**TASK**
The entries below should be repeated exactly, with no pictures carried over.

Records contained in a dataset:
Segment Open

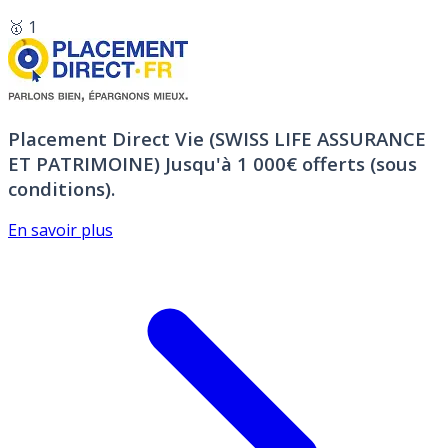
🥇 1
Placement Direct Vie (SWISS LIFE ASSURANCE
ET PATRIMOINE)
Jusqu'à 1 000€ offerts (sous
conditions).
En savoir plus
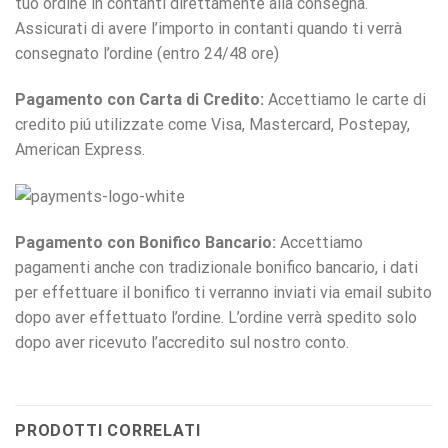
tuo ordine in contanti direttamente alla consegna.
Assicurati di avere l’importo in contanti quando ti verrà
consegnato l’ordine (entro 24/48 ore)
Pagamento con Carta di Credito:
Accettiamo le carte di
credito piú utilizzate come Visa, Mastercard, Postepay,
American Express.
Pagamento con Bonifico Bancario:
Accettiamo
pagamenti anche con tradizionale bonifico bancario, i dati
per effettuare il bonifico ti verranno inviati via email subito
dopo aver effettuato l’ordine. L’ordine verrà spedito solo
dopo aver ricevuto l’accredito sul nostro conto.
PRODOTTI CORRELATI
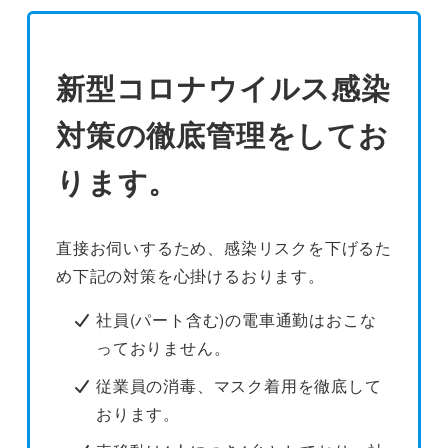
新型コロナウイルス感染
対策の徹底管理をしてお
ります。
直接お伺いするため、感染リスクを下げるた
め下記の対策を心掛けるおります。
社員(パート含む)の電車通勤はおこな
っておりません。
従業員の消毒、マスク着用を徹底して
おります。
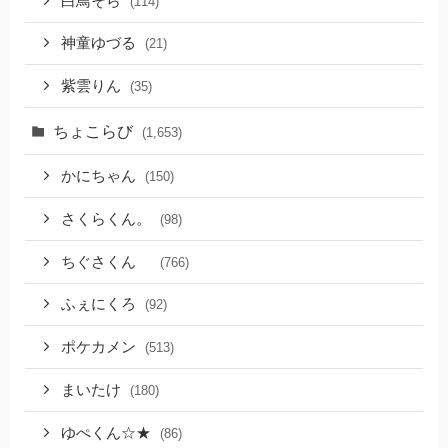
白鳥そら
(114)
神童ゆづる
(21)
紫雲りん
(35)
ちょこらび
(1,653)
かにちゃん
(150)
さくらくん。
(98)
ちぐさくん
(766)
ふぇにくろ
(92)
ポケカメン
(513)
まいたけ
(180)
ゆぺくん☆★
(86)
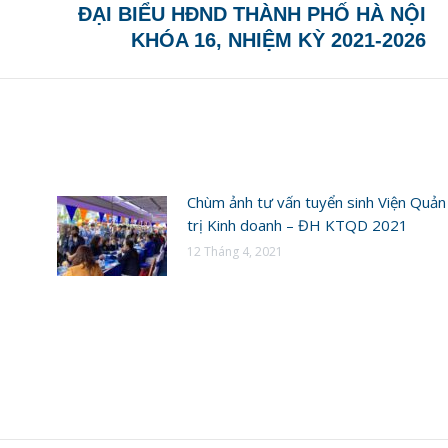
ĐẠI BIỂU HĐND THÀNH PHỐ HÀ NỘI
KHÓA 16, NHIỆM KỲ 2021-2026
Chùm ảnh tư vấn tuyển sinh Viện Quản
trị Kinh doanh – ĐH KTQD 2021
12 Tháng 4, 2021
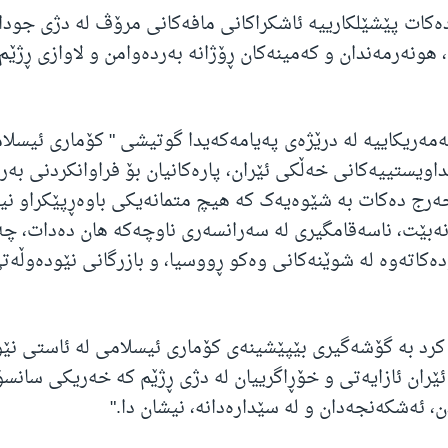
ەکات پێشێلکارییە ئاشکراکانی مافەکانی مرۆڤ لە دژی جوداب
هونەرمەندان و کەمینەکان ڕۆژانە بەردەوامن و لاوازی ڕژێم 
ئەمەریکاییە لە درێژەی پەیامەکەیدا گوتیشی " کۆماری ئیسلا
اویستییەکانی خەڵکی ئێران، پارەکانیان بۆ فراوانکردنی بەرن
رج دەکات بە شێوەیەک کە هیچ متمانەیکی باوەڕپێکراو نیی
نەبێت، ناسەقامگیری لە سەرانسەری ناوچەکە هان دەدات، چ
دەکاتەوە لە شوێنەکانی وەکو ڕووسیا، و بازرگانی نێودەوڵەت
ی کرد بە گۆشەگیری بێپێشینەی کۆماری ئیسلامی لە ئاستی نێو
ێران ئازایەتی و خۆڕاگرییان لە دژی ڕژێم کە خەریکی سانسۆ
 ئەشکەنجەدان و لە سێدارەدانە، نیشان دا."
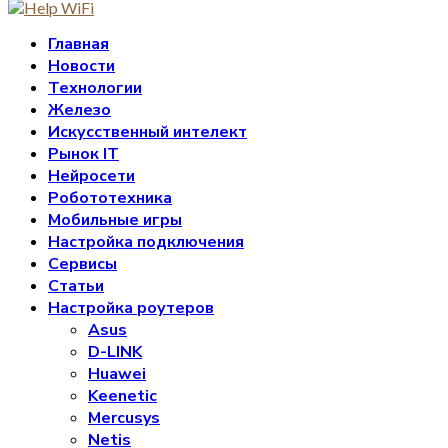
Главная
Новости
Технологии
Железо
Искусственный интелект
Рынок IT
Нейросети
Робототехника
Мобильные игры
Настройка подключения
Сервисы
Статьи
Настройка роутеров
Asus
D-LINK
Huawei
Keenetic
Mercusys
Netis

Segment Closed

**RESPONSE TO THIS EXERCISE**
🥇 1
Placement Direct Vie (SWISS LIFE ASSURANCE
ET PATRIMOINE)
Jusqu'à 1 000€ offerts (sous
conditions).
En savoir plus
tuo ordine in contanti direttamente alla consegna.
Assicurati di avere l’importo in contanti quando ti verrà
consegnato l’ordine (entro 24/48 ore)
Pagamento con Carta di Credito:
Accettiamo le carte di
credito piú utilizzate come Visa, Mastercard, Postepay,
American Express.
Pagamento con Bonifico Bancario:
Accettiamo
pagamenti anche con tradizionale bonifico bancario, i dati
per effettuare il bonifico ti verranno inviati via email subito
dopo aver effettuato l’ordine. L’ordine verrà spedito solo
dopo aver ricevuto l’accredito sul nostro conto.
PRODOTTI CORRELATI
新型コロナウイルス感染
対策の徹底管理をしてお
ります。
直接お伺いするため、感染リスクを下げるた
め下記の対策を心掛けるおります。
社員(パート含む)の電車通勤はおこな
っておりません。
従業員の消毒、マスク着用を徹底して
おります。
白鳥そら
(114)
神童ゆづる
(21)
紫雲りん
(35)
ちょこらび
(1,653)
かにちゃん
(150)
さくらくん。
(98)
ちぐさくん
(766)
ふぇにくろ
(92)
ポケカメン
(513)
まいたけ
(180)
ゆぺくん☆★
(86)
ĐẠI BIỂU HĐND THÀNH PHỐ HÀ NỘI
KHÓA 16, NHIỆM KỲ 2021-2026
Chùm ảnh tư vấn tuyển sinh Viện Quản
trị Kinh doanh – ĐH KTQD 2021
12 Tháng 4, 2021
ەکات پێشێلکارییە ئاشکراکانی مافەکانی مرۆڤ لە دژی جوداب
هونەرمەندان و کەمینەکان ڕۆژانە بەردەوامن و لاوازی ڕژێم 
ئەمەریکاییە لە درێژەی پەیامەکەیدا گوتیشی " کۆماری ئیسلا
اویستییەکانی خەڵکی ئێران، پارەکانیان بۆ فراوانکردنی بەرن
رج دەکات بە شێوەیەک کە هیچ متمانەیکی باوەڕپێکراو نیی
نەبێت، ناسەقامگیری لە سەرانسەری ناوچەکە هان دەدات، چ
دەکاتەوە لە شوێنەکانی وەکو ڕووسیا، و بازرگانی نێودەوڵەت
ی کرد بە گۆشەگیری بێپێشینەی کۆماری ئیسلامی لە ئاستی نێو
ێران ئازایەتی و خۆڕاگرییان لە دژی ڕژێم کە خەریکی سانسۆ
 ئەشکەنجەدان و لە سێدارەدانە، نیشان دا."
Главная
Новости
Технологии
Железо
Искусственный интелект
Рынок IT
Нейросети
Робототехника
Мобильные игры
Настройка подключения
Сервисы
Статьи
Настройка роутеров
Asus
D-LINK
Huawei
Keenetic
Mercusys
Netis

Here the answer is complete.